We need to prepare the dataset and load it so that we can use it to train our model with LoRA.

In [None]:
# Re-import necessary libraries since the code execution state was reset.
from datasets import load_dataset

# Load and shuffle the dataset with a specified configuration
dataset = load_dataset("takala/financial_phrasebank", "sentences_allagree", split='train')
shuffled_dataset = dataset.shuffle(seed=50)

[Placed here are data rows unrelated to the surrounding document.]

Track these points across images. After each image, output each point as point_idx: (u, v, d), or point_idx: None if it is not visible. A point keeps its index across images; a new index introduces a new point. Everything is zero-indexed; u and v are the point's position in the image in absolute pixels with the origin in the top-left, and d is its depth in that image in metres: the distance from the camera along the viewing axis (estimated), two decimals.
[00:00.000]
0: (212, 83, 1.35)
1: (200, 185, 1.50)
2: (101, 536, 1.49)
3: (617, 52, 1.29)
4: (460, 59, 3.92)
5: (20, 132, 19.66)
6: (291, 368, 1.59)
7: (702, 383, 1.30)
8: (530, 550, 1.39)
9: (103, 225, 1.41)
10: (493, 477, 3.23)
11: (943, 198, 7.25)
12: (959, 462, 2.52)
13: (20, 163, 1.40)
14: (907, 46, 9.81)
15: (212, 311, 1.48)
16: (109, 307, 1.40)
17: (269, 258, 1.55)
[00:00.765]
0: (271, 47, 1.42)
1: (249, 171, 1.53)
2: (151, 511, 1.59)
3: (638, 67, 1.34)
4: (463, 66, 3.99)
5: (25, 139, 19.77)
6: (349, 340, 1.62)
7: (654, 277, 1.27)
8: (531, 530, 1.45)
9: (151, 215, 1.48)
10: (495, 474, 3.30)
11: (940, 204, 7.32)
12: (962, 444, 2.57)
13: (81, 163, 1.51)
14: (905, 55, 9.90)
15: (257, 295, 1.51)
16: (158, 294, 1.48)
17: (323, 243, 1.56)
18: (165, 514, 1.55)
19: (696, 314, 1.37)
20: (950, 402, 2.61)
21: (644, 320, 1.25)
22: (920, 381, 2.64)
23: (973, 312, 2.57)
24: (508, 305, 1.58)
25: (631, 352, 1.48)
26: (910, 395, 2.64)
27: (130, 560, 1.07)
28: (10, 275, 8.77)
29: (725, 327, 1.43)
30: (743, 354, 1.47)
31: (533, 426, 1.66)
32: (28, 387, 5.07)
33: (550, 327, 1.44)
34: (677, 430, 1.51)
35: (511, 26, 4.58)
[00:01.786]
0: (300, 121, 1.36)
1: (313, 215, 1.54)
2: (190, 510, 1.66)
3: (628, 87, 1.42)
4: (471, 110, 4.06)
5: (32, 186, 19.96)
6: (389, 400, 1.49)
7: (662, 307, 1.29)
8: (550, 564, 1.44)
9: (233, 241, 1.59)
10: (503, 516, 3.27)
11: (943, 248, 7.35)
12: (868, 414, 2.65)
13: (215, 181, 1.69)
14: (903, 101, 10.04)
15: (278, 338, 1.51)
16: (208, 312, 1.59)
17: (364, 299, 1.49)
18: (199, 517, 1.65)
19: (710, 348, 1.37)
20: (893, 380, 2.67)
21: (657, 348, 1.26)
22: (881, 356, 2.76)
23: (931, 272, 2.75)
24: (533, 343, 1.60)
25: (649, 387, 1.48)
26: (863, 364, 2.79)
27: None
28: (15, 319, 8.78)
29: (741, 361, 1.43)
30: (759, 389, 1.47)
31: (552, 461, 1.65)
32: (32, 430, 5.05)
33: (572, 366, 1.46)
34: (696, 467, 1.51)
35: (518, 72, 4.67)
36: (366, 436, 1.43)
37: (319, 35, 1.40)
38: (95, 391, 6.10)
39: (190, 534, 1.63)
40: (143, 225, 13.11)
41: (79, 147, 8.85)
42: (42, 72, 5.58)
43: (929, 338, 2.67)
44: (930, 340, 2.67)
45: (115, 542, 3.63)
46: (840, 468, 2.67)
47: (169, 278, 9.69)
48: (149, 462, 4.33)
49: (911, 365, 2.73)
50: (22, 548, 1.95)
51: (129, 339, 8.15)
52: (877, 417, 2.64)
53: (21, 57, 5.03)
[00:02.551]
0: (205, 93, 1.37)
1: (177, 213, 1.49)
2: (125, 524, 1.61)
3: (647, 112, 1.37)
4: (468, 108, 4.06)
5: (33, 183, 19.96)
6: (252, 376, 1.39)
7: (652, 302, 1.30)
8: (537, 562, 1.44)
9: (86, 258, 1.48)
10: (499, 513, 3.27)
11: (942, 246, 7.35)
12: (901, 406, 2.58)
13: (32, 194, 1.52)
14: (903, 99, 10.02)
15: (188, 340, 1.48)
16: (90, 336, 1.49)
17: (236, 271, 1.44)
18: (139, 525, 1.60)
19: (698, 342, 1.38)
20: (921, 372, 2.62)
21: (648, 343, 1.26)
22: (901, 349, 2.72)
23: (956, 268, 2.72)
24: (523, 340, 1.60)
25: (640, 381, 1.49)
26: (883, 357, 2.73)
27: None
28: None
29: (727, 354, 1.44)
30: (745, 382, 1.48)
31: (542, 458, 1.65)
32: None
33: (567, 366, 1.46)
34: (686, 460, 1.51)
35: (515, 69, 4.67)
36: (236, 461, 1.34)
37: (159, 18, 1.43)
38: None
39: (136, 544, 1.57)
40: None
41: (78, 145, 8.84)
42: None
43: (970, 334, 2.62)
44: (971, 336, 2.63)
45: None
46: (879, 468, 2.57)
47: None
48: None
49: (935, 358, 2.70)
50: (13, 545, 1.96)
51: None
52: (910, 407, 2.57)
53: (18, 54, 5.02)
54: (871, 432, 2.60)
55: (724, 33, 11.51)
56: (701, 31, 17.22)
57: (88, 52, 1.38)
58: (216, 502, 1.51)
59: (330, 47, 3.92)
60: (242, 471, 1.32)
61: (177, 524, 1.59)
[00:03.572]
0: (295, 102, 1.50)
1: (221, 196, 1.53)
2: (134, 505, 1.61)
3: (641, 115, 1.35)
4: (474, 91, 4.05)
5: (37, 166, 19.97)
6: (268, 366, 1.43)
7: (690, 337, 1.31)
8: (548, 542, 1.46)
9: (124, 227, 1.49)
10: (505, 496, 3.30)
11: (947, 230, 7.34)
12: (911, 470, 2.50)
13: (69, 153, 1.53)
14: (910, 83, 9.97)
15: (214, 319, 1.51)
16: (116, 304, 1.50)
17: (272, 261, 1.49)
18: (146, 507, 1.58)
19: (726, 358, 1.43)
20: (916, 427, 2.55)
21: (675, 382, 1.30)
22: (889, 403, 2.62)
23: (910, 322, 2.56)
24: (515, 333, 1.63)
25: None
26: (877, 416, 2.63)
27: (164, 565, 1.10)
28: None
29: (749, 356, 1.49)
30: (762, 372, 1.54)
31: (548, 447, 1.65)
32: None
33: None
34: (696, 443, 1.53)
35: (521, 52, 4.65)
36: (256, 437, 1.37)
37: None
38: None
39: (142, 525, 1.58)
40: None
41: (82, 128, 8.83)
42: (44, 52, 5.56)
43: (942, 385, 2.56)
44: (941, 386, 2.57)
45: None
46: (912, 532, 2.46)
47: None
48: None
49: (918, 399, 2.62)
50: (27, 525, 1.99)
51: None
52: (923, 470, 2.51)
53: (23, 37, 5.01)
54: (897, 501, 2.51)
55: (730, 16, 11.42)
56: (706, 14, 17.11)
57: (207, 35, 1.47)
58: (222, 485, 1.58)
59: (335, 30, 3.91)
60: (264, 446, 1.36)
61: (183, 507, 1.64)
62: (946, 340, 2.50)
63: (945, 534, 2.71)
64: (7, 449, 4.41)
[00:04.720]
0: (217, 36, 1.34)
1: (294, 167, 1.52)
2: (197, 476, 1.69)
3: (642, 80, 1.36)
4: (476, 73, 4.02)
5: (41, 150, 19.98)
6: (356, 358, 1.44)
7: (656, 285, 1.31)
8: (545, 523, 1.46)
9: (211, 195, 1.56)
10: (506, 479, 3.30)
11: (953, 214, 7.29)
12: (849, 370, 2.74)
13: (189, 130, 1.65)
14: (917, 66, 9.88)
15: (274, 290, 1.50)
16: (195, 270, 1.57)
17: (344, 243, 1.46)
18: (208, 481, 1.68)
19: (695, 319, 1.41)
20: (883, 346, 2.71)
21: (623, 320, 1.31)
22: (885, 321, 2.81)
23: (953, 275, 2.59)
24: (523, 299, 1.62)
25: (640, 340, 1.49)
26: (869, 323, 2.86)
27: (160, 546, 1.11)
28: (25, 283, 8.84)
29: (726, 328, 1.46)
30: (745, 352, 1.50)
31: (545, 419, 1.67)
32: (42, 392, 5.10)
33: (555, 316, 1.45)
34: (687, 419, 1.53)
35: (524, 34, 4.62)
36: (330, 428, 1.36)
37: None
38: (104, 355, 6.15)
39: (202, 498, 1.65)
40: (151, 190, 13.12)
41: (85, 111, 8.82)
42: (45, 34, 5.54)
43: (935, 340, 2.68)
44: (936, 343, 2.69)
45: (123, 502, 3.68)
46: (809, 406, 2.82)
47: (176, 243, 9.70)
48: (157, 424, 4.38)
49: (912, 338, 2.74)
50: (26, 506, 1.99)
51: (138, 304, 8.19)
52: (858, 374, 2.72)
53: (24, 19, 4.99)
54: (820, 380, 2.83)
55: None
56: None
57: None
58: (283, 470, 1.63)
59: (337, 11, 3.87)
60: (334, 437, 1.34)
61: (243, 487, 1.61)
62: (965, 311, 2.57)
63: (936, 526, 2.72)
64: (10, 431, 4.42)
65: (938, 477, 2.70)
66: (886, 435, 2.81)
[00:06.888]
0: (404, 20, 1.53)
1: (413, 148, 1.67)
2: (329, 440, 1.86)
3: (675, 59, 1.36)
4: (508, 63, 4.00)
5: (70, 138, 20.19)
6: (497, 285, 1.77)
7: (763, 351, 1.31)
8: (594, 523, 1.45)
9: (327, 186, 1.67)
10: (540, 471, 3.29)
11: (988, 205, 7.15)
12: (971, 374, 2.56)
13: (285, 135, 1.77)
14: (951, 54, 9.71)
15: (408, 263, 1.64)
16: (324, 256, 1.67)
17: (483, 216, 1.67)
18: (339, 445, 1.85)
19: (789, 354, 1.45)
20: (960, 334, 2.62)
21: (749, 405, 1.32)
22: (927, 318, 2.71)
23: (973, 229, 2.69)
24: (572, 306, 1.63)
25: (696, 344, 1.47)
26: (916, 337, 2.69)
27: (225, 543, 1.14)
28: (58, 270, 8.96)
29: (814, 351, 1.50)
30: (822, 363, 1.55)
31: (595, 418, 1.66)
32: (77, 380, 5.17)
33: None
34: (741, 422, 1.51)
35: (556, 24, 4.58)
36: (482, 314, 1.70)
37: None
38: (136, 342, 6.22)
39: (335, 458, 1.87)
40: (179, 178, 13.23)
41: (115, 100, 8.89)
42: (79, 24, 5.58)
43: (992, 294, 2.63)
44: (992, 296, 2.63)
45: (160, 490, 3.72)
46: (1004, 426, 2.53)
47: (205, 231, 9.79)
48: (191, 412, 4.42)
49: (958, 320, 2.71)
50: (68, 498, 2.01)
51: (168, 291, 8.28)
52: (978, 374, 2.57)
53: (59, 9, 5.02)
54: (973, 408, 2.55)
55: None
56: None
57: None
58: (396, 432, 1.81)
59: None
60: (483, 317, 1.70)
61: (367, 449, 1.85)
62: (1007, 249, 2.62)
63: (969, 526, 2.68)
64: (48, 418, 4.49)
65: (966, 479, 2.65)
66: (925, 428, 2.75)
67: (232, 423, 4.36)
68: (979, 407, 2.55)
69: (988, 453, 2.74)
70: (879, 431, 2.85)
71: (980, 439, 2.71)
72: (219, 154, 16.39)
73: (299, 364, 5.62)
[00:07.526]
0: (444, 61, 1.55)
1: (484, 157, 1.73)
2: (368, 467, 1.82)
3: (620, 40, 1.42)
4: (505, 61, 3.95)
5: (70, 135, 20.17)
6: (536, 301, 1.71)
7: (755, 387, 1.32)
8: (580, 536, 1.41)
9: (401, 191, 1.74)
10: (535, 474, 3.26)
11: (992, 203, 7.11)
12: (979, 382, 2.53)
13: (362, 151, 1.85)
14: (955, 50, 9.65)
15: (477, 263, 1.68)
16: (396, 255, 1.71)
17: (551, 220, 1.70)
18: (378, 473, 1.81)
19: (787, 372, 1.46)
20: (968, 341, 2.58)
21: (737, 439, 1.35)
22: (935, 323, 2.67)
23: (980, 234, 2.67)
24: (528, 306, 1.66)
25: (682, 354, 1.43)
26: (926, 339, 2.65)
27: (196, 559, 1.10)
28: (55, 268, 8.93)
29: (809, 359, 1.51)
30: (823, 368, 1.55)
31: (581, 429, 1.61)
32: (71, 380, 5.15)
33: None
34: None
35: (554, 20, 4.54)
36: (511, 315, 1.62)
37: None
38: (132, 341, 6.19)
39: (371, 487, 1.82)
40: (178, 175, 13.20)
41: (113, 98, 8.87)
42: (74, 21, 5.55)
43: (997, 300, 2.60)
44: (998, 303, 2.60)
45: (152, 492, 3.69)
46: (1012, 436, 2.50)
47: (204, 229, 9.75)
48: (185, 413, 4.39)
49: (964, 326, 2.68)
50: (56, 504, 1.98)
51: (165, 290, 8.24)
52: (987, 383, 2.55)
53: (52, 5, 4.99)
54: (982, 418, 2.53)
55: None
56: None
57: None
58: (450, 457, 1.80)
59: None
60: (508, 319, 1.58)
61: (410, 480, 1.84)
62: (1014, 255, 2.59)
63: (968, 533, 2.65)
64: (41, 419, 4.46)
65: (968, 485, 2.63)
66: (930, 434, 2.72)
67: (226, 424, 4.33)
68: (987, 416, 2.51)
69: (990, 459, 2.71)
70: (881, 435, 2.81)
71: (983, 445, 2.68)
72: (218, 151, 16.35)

# Map numerical labels to string labels
label_mapping = {0: "negative", 1: "neutral", 2: "positive"}

# Format examples into "sentence" - "sentiment" format
formatted_examples = [
    f'"{example["sentence"]}" - "{label_mapping[example["label"]]}"' for example in shuffled_dataset
]

# Print the first 5 formatted examples
for example in formatted_examples[:10]:
    print(example)


In [None]:
from huggingface_hub import login
from kaggle_secrets import UserSecretsClient
user_secrets = UserSecretsClient()

hf_token = user_secrets.get_secret("HUGGINGFACE_TOKEN")

login(token = hf_token)

In [None]:
from transformers import AutoTokenizer,AutoModelForCausalLM,pipeline
import torch

base_model = "/kaggle/input/llama-3.1/transformers/8b-instruct/1"

tokenizer = AutoTokenizer.from_pretrained(base_model)

model = AutoModelForCausalLM.from_pretrained(
        base_model,
        return_dict=True,
        low_cpu_mem_usage=True,
        torch_dtype=torch.float16,
        device_map="auto",
        trust_remote_code=True,
)
pipe = pipeline(
    "text-generation",
    model=model,
    tokenizer=tokenizer,
    torch_dtype=torch.float16,
    device_map="auto",
)